Come eliminare il calcare con i rimedi naturali

Avere una casa ordinata, pulita e splendente è il sogno di ogni persona che, a fine giornata, desidera tornare in un ambiente accogliente. I metodi per ottenere una pulizia impeccabile sono molti, ma basta conoscere quelli giusti per non fare una fatica eccessiva.

Questo vale anche per il calcare, una sostanza che si accumula sui rubinetti della cucina e del bagno e che, a volte, può risultare piuttosto difficile e ostinato da rimuovere.

Per fortuna, ci sono alcuni rimedi della nonna davvero infallibili, che fanno risparmiare non solo del tempo, ma anche il prezioso denaro. Scopriamoli insieme in questo articolo.

Cos’è il calcare? Perché si accumula sulle superfici?

Per combattere al meglio il proprio nemico bisogna conoscerlo e questo vale anche per il calcare, nonostante all’apparenza sia un avversario tenace che torna poco dopo averlo sconfitto.

Quando si parla di eliminare il calcare, in realtà, non si sta definendo altro che un problema legato all’acqua dei rubinetti, che occorre affrontare con metodo e con costanza.

Va detto, comunque, che si tratta di una sostanza che presuppone delle difficoltà soltanto dal punto di vista estetico, dal momento che, per quanto riguarda la salute, né la sua presenza, né la sua ingestione rappresentano un pericolo per gli esseri umani o per gli animali domestici.

Il calcare è dovuto alla durezza dell’acqua e si presenta sotto forma di macchie bianche dall’aspetto polveroso, collocate non solo sulla rubinetteria, ma anche sui lavandini e gli specchi, sulle superfici dei sanitari e all’interno del box doccia, compreso il piatto che fa da base.

Le incrostazioni di calcare possono danneggiare e ostruire sia le tubature, sia gli elettrodomestici.
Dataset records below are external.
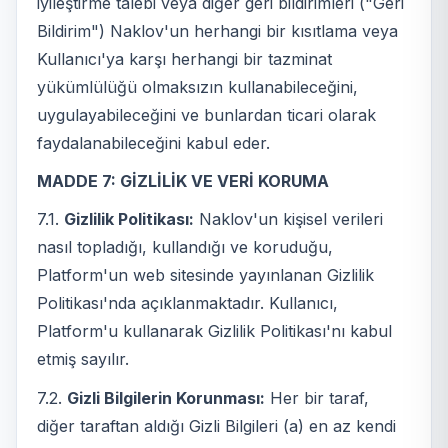
iyileştirme talebi veya diğer geri bildirimleri ("Geri
Bildirim") Naklov'un herhangi bir kısıtlama veya
Kullanıcı'ya karşı herhangi bir tazminat
yükümlülüğü olmaksızın kullanabileceğini,
uygulayabileceğini ve bunlardan ticari olarak
faydalanabileceğini kabul eder.
MADDE 7: GİZLİLİK VE VERİ KORUMA
7.1.
Gizlilik Politikası:
Naklov'un kişisel verileri
nasıl topladığı, kullandığı ve koruduğu,
Platform'un web sitesinde yayınlanan Gizlilik
Politikası'nda açıklanmaktadır. Kullanıcı,
Platform'u kullanarak Gizlilik Politikası'nı kabul
etmiş sayılır.
7.2.
Gizli Bilgilerin Korunması:
Her bir taraf,
diğer taraftan aldığı Gizli Bilgileri (a) en az kendi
Il calcare può infatti danneggiare la lavatrice o la lavastoviglie.

Per prevenirne la formazione si possono installare dei filtri appositi, oppure si può intervenire con l’impiego di prodotti capaci di sciogliere ed eliminare calcare. Le superfici, invece, possono essere asciugate con un panno pulito dopo che vi si posano le gocce d’acqua, rimuovendo così la causa primaria.

Come eliminare il calcare con i rimedi naturali

Fin dall’antichità l’aceto è conosciuto per le sue numerose proprietà, tra le quali rientra anche quella legata allo scioglimento di sostanze minerali come il calcare. L’aceto può essere impiegato per sfregrare le incrostazioni sulle superfici, imbevendo una spugna oppure un panno pulito, e si rivela efficace contro il calcare accumulato sui rubinetti, sulle piastrelle e all’interno di lavandini e water.
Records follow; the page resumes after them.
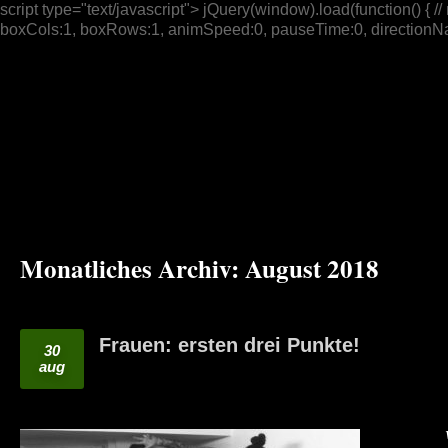
script type="text/javascript"> jQuery(window).load(function() { // n
boxCols:1, boxRows:1, animSpeed:0, pauseTime:0, directionNav:t
Monatliches Archiv:
August 2018
Frauen: ersten drei Punkte!
30
aug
Per risolvere i problemi legati alle incrostazioni della lavastoviglie, basta versare mezzo bicchiere di aceto nel dosatore, andando poi a fare un lavaggio a vuoto. Questo liquido è portentoso anche per togliere le macchie di calcare dalle posate già lavate, che risulteranno brillanti e splendenti.
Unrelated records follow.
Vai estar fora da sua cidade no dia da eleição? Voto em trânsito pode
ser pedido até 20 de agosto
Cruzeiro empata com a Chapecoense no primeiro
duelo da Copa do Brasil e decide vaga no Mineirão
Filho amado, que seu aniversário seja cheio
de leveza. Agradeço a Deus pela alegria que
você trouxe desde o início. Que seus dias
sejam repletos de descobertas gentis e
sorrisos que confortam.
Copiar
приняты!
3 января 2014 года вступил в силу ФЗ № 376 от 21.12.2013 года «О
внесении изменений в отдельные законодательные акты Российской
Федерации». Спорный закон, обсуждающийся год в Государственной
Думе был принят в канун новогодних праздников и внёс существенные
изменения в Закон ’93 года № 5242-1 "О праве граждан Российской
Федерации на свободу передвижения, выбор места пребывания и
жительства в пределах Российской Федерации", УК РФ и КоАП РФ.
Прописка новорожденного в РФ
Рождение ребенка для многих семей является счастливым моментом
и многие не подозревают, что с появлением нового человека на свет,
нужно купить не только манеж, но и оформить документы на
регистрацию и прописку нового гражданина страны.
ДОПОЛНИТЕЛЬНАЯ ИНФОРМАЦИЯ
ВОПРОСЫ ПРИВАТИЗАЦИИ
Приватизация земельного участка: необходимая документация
Nella lavatrice, invece, mescolare un poco di aceto al detersivo o all’ammorbidente permette non solo di agire contro gli accumuli di calcare, ma anche di ravvivare i colori degli abiti, senza conseguenze negative sull’odore dei panni puliti. Va ricordato, infatti, che tra le numerose qualità dell’aceto rientra anche quella di agire come sostanza in grado di neutralizzare i cattivi odori.